AIM OF THE TASK:
Write out, without any change, the records from their first line through the line containing "List each element's", inclusive.
----- INFORMATION PROVIDED -----
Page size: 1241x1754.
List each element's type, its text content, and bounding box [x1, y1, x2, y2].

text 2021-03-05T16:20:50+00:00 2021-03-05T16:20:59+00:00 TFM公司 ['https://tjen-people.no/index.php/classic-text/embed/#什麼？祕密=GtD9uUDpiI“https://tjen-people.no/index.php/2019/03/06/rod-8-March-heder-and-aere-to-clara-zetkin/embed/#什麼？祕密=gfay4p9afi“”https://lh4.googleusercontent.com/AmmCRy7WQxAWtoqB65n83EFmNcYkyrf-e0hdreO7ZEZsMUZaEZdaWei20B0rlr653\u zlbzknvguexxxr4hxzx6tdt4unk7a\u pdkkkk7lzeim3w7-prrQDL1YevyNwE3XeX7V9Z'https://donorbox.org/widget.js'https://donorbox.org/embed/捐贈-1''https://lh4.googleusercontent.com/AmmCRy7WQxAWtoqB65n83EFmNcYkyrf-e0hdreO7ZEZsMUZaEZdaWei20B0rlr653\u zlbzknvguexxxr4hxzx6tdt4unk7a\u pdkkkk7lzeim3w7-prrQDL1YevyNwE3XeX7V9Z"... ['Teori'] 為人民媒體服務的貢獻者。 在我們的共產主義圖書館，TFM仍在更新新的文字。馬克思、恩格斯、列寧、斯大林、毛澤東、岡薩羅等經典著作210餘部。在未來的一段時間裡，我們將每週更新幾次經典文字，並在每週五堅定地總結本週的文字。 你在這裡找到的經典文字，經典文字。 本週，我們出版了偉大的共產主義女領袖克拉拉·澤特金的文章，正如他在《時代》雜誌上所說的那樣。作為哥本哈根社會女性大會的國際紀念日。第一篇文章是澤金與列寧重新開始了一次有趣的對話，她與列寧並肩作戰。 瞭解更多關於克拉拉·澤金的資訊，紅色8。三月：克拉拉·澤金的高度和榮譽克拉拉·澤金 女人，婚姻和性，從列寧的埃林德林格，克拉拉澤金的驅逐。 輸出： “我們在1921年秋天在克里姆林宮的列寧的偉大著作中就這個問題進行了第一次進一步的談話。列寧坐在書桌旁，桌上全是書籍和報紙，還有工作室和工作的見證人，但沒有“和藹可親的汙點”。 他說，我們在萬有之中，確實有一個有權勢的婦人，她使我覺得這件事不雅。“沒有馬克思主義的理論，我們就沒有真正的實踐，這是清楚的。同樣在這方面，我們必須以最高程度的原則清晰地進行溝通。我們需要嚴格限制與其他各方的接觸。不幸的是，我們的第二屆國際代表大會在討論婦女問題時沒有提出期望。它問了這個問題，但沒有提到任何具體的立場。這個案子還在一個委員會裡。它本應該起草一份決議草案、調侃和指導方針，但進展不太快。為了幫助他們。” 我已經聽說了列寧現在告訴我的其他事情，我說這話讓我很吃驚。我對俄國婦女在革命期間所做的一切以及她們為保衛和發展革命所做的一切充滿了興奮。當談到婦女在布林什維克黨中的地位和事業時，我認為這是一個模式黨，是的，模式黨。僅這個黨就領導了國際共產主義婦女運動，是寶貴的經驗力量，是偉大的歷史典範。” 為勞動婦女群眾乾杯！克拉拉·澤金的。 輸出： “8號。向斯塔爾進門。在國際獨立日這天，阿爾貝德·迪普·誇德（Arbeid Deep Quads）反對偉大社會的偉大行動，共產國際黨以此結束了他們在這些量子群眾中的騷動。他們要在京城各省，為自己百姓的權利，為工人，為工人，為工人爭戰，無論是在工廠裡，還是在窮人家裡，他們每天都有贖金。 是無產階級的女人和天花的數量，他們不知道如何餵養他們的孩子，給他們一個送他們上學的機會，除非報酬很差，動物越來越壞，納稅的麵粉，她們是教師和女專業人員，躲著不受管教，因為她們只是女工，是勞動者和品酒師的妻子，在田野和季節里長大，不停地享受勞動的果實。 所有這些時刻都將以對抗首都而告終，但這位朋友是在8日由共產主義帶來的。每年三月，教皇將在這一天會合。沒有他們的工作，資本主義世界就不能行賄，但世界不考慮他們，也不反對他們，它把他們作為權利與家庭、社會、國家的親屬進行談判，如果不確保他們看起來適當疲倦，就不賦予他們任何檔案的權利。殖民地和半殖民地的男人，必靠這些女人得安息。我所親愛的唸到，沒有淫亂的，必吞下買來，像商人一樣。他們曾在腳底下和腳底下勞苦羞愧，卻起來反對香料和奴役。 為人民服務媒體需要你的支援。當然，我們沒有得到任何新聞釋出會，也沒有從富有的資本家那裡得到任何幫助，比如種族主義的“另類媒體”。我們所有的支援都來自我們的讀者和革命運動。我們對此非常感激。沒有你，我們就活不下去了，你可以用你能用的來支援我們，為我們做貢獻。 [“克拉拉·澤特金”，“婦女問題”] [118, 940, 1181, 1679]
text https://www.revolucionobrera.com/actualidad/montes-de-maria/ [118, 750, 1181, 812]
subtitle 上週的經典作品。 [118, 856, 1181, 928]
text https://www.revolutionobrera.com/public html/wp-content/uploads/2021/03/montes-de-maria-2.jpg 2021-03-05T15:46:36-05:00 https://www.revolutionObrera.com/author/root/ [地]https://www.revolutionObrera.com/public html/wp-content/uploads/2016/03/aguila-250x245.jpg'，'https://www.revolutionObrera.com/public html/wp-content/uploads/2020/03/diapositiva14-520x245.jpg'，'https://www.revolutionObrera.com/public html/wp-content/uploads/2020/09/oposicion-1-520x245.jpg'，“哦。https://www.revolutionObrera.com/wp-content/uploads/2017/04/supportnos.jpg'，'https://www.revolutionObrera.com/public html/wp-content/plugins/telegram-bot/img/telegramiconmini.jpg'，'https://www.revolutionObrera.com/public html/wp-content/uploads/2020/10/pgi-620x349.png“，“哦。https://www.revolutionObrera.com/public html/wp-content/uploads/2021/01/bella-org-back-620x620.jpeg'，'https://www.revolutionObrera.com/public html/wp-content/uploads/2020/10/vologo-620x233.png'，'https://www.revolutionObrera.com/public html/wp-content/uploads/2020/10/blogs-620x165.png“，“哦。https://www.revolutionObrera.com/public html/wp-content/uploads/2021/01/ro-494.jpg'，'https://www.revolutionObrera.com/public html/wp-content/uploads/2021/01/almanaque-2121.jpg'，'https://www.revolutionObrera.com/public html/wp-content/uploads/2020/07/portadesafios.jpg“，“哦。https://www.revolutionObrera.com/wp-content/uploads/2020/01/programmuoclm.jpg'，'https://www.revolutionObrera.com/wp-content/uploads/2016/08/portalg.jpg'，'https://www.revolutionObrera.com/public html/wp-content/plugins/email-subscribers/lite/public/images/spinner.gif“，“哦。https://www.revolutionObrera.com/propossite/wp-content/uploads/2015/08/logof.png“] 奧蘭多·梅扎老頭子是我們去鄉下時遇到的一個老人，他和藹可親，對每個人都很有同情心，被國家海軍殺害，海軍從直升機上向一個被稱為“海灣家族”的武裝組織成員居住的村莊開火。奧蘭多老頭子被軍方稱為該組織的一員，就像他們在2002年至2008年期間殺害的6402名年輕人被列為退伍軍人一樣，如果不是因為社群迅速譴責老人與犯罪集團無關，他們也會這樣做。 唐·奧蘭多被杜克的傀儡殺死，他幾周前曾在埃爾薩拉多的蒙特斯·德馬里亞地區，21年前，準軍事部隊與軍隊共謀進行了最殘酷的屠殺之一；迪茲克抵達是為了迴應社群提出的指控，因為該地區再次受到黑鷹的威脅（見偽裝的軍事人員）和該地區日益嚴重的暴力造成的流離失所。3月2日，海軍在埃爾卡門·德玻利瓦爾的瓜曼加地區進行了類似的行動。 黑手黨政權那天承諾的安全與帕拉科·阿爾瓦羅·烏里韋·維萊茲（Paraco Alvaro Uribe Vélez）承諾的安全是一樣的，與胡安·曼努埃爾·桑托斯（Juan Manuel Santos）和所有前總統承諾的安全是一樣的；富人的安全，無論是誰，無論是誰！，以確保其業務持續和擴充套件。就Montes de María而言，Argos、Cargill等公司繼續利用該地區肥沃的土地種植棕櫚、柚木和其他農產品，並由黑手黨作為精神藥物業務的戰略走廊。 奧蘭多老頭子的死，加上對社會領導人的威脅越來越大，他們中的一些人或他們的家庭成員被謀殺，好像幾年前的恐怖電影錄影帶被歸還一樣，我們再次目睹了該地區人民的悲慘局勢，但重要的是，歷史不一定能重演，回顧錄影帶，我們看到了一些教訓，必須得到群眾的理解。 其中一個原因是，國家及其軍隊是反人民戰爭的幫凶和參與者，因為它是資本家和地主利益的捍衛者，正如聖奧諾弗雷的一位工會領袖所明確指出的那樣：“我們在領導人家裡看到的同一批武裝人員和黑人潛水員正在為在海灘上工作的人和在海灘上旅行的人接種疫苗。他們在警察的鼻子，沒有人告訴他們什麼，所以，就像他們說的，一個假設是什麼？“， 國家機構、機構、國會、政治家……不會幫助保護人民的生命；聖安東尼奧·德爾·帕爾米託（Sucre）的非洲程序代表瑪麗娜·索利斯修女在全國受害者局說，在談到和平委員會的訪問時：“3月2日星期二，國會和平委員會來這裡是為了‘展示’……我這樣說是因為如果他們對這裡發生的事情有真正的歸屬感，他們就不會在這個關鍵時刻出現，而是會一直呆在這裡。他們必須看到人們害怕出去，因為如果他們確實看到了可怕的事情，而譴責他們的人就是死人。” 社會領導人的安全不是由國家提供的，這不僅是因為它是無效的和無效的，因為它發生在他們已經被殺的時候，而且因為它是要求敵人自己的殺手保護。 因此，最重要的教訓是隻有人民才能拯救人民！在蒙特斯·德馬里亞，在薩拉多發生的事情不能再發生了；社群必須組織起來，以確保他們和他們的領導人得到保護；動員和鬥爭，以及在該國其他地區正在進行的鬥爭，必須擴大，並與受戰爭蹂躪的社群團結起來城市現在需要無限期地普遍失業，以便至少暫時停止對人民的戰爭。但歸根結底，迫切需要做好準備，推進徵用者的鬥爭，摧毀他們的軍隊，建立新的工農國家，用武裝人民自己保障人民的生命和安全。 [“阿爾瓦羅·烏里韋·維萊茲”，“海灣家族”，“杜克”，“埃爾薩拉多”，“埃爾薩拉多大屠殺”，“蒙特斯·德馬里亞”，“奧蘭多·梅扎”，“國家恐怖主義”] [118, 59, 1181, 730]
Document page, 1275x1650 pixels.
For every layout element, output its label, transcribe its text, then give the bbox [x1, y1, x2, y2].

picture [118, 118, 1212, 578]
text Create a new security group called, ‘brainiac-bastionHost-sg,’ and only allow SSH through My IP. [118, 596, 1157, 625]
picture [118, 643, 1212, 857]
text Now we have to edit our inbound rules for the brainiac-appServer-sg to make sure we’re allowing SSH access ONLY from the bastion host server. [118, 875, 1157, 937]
-----
EXERCISE ANSWER:
Page size: 1241x1754.
List each element's type, its text content, and bounding box [x1, y1, x2, y2].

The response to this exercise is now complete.